(TO BE DONE): Select every line below that contains the string "MATs", matching case exactly, and copy each of those lines.

(Entries taken from a collection)
□ □ □ □ □ □ □
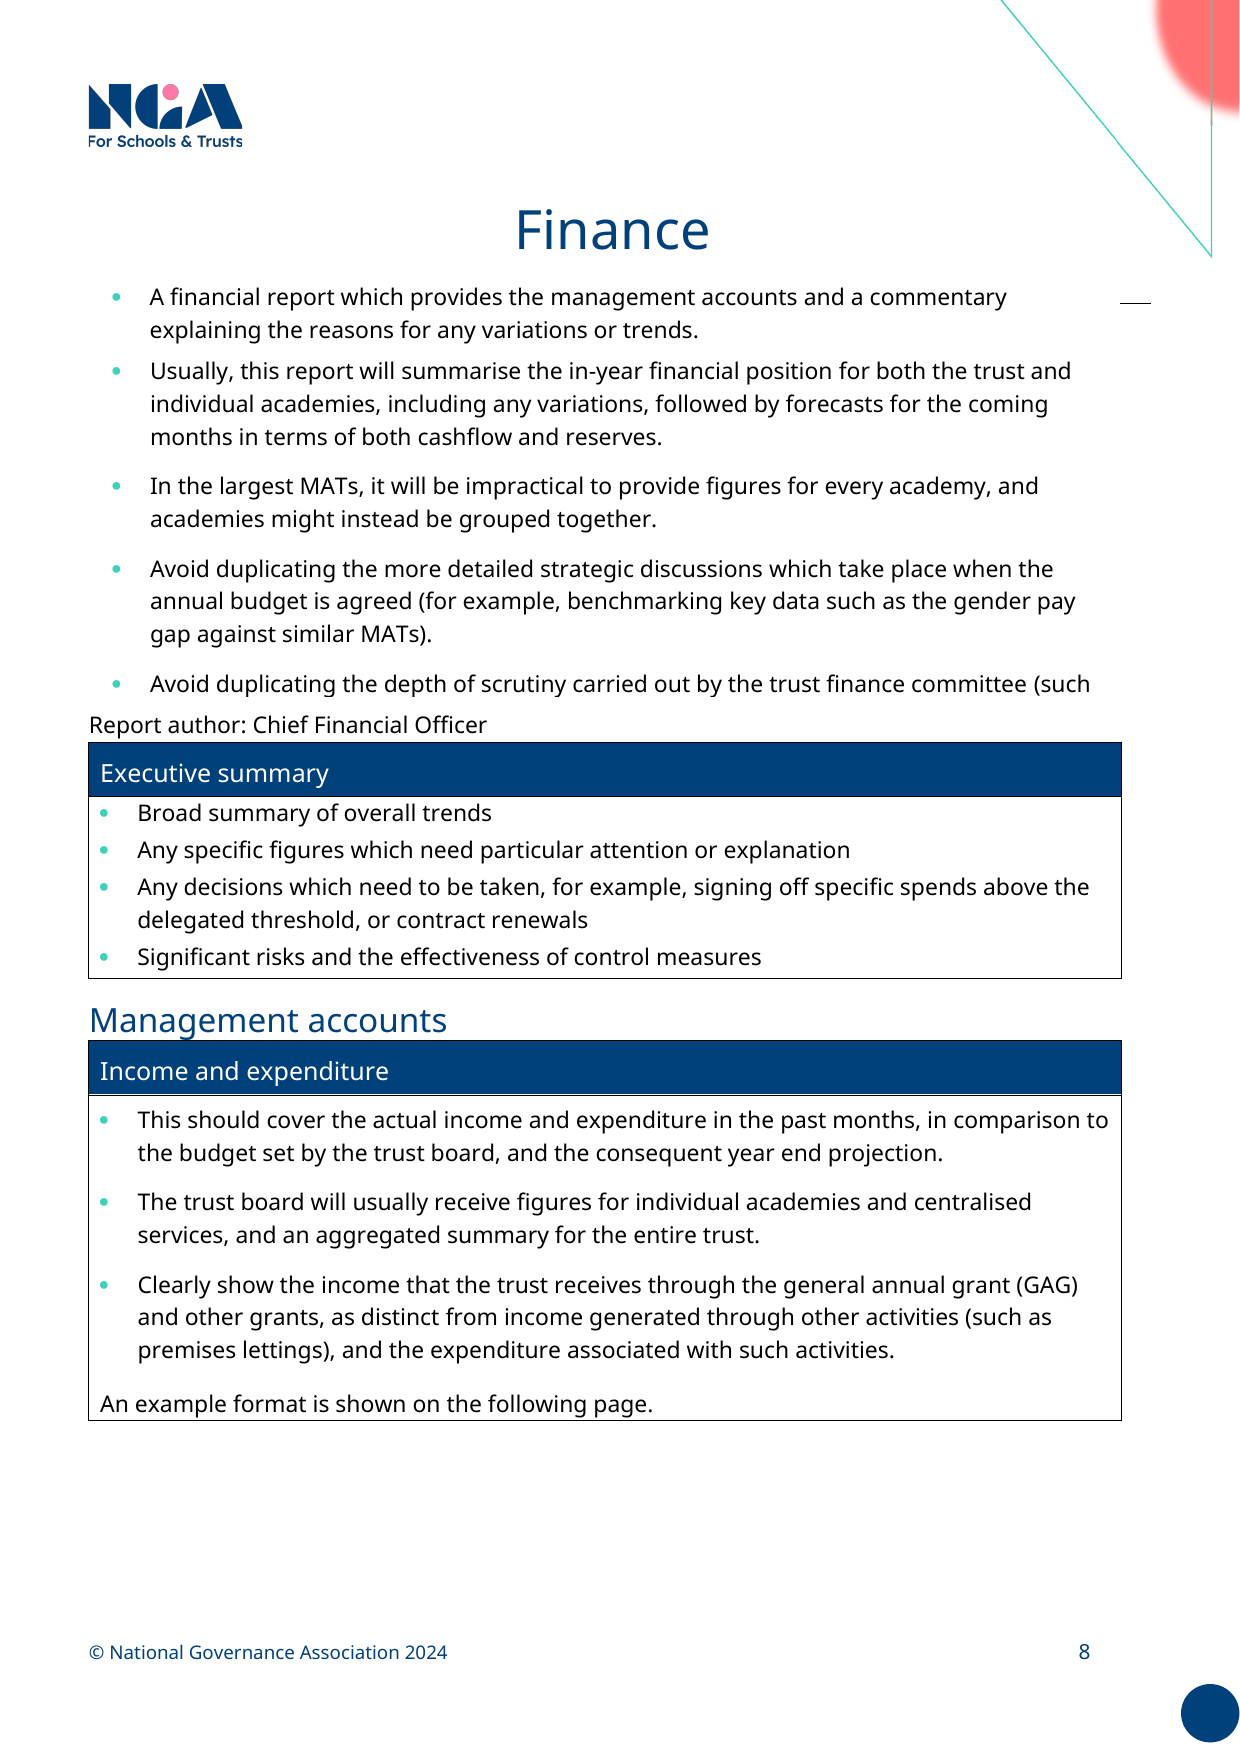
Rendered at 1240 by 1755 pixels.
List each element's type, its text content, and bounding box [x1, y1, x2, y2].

table_header Income and expenditure [89, 1041, 1121, 1094]
table_cell Broad summary of overall trends Any specific figures which need particular attention or explanation Any decisions which need to be taken, for example, signing off specific spends above the delegated threshold, or contract renewals Significant risks and the effectiveness of control measures [89, 797, 1121, 978]
subtitle Finance [74, 191, 1151, 709]
table_cell This should cover the actual income and expenditure in the past months, in comparison to the budget set by the trust board, and the consequent year end projection. The trust board will usually receive figures for individual academies and centralised services, and an aggregated summary for the entire trust. Clearly show the income that the trust receives through the general annual grant (GAG) and other grants, as distinct from income generated through other activities (such as premises lettings), and the expenditure associated with such activities. An example format is shown on the following page. [89, 1096, 1121, 1420]
subtitle Management accounts [89, 1004, 1151, 1040]
text Report author: Chief Financial Officer [89, 304, 1151, 740]
list Avoid duplicating the more detailed strategic discussions which take place when the annual budget is agreed (for example, benchmarking key data such as the gender pay gap against similar MATs). [112, 552, 1103, 649]
list Avoid duplicating the depth of scrutiny carried out by the trust finance committee (such as looking at specific budget lines, categories or cost centres). [112, 668, 1103, 697]
table_header Executive summary [89, 743, 1121, 796]
list In the largest MATs, it will be impractical to provide figures for every academy, and academies might instead be grouped together. [112, 470, 1103, 534]
list A financial report which provides the management accounts and a commentary explaining the reasons for any variations or trends. [112, 281, 1103, 345]
list Usually, this report will summarise the in-year financial position for both the trust and individual academies, including any variations, followed by forecasts for the coming months in terms of both cashflow and reserves. [112, 355, 1103, 452]
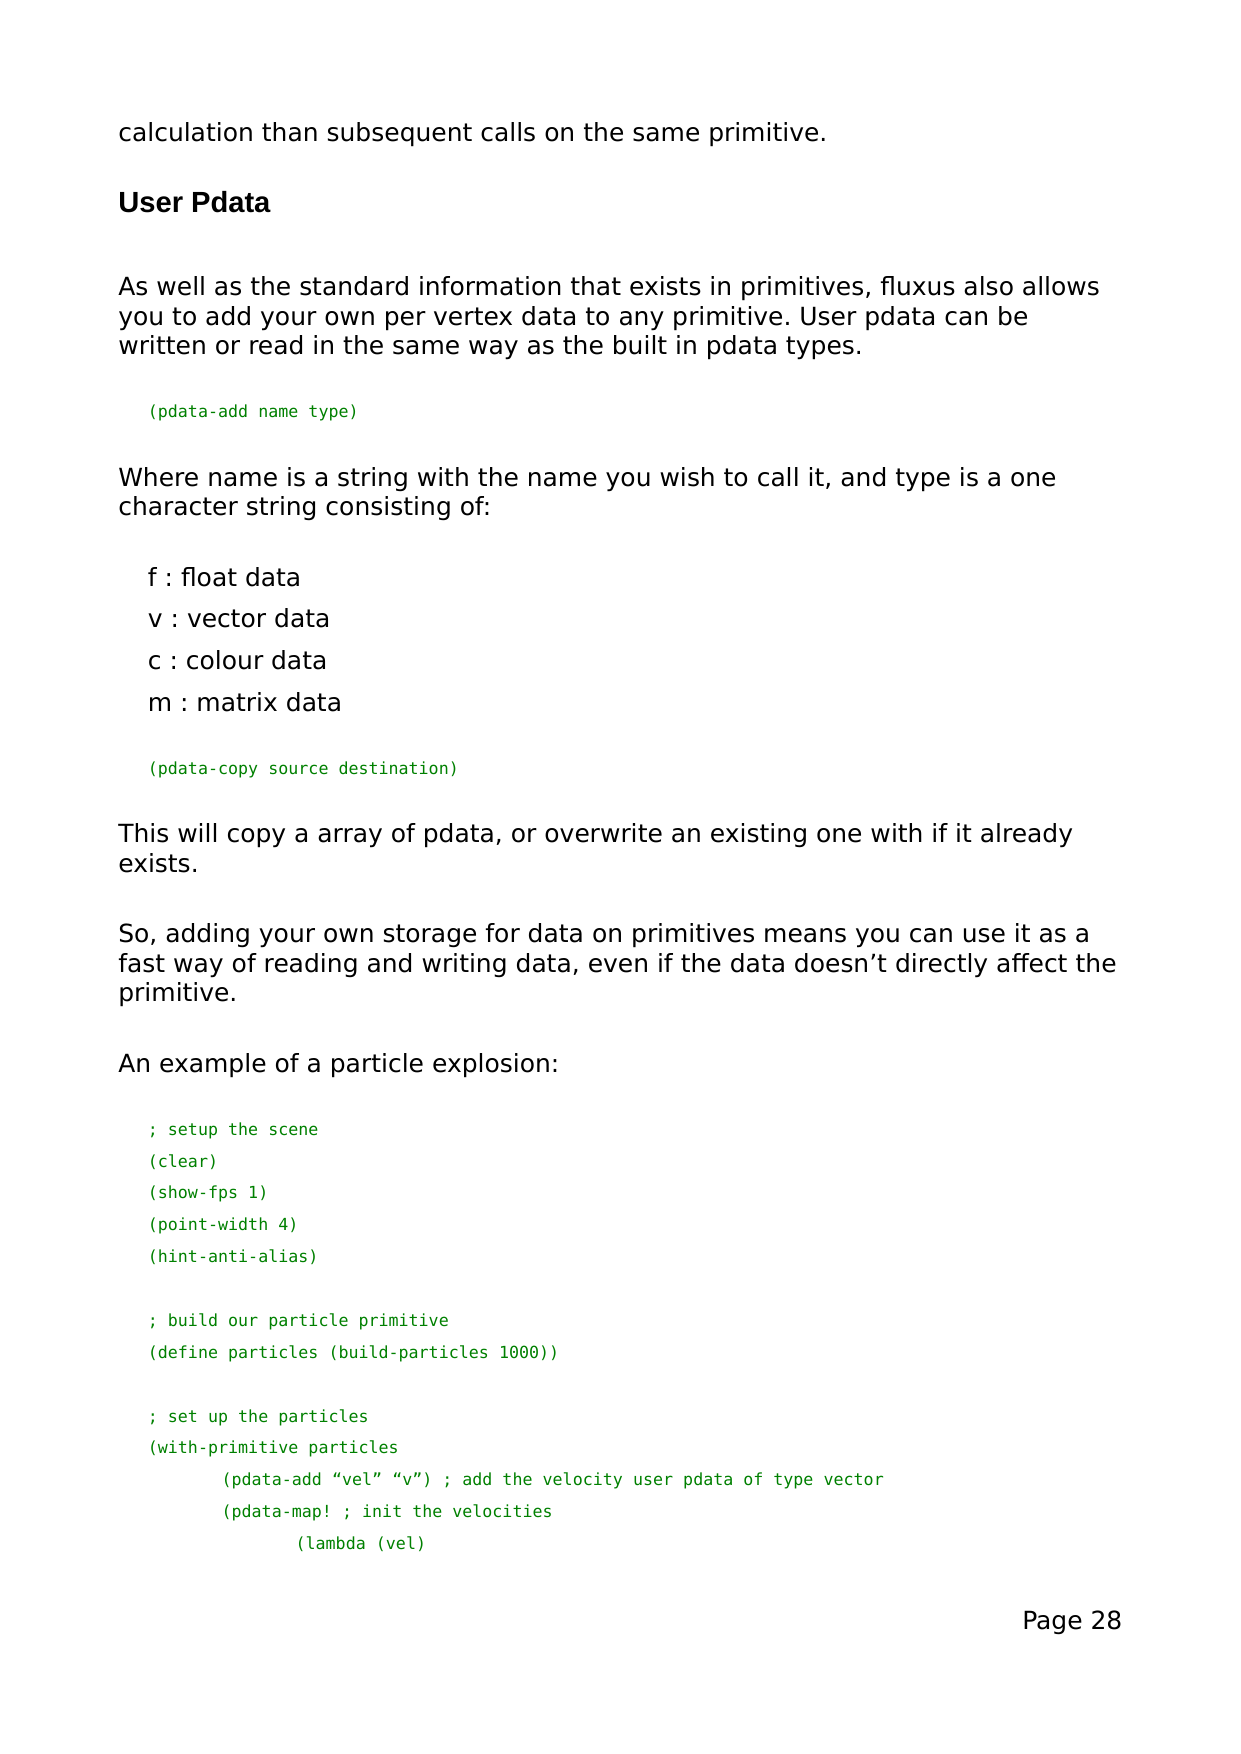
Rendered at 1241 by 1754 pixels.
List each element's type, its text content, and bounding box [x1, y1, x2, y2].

text (define particles (build-particles 1000)) [148, 1343, 1122, 1362]
text So, adding your own storage for data on primitives means you can use it as a fast way of reading and writing data, even if the data doesn’t directly affect the primitive. [118, 919, 1122, 1007]
text (pdata-add “vel” “v”) ; add the velocity user pdata of type vector [148, 1470, 1122, 1489]
text c : colour data [148, 646, 1122, 675]
text (show-fps 1) [148, 1183, 1122, 1203]
text (hint-anti-alias) [148, 1247, 1122, 1266]
text This will copy a array of pdata, or overwrite an existing one with if it already exists. [118, 819, 1122, 878]
text (pdata-map! ; init the velocities [148, 1502, 1122, 1521]
subtitle User Pdata [118, 185, 1122, 218]
text ; build our particle primitive [148, 1311, 1122, 1330]
text v : vector data [148, 604, 1122, 633]
text (lambda (vel) [148, 1534, 1122, 1553]
text f : float data [148, 563, 1122, 592]
text m : matrix data [148, 688, 1122, 717]
text (with-primitive particles [148, 1438, 1122, 1458]
text ; set up the particles [148, 1406, 1122, 1426]
text ; setup the scene [148, 1119, 1122, 1139]
text An example of a particle explosion: [118, 1049, 1122, 1078]
text Where name is a string with the name you wish to call it, and type is a one character string consisting of: [118, 463, 1122, 521]
text (point-width 4) [148, 1215, 1122, 1234]
text (clear) [148, 1151, 1122, 1171]
text As well as the standard information that exists in primitives, fluxus also allows you to add your own per vertex data to any primitive. User pdata can be written or read in the same way as the built in pdata types. [118, 272, 1122, 360]
text (pdata-add name type) [148, 402, 1122, 421]
text calculation than subsequent calls on the same primitive. [118, 118, 1122, 147]
text (pdata-copy source destination) [148, 758, 1122, 778]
□ □ □ □ □ □ □
(RESULT OF THIS EXERCISE):
list Avoid duplicating the more detailed strategic discussions which take place when the annual budget is agreed (for example, benchmarking key data such as the gender pay gap against similar MATs). [112, 552, 1103, 649]
list In the largest MATs, it will be impractical to provide figures for every academy, and academies might instead be grouped together. [112, 470, 1103, 534]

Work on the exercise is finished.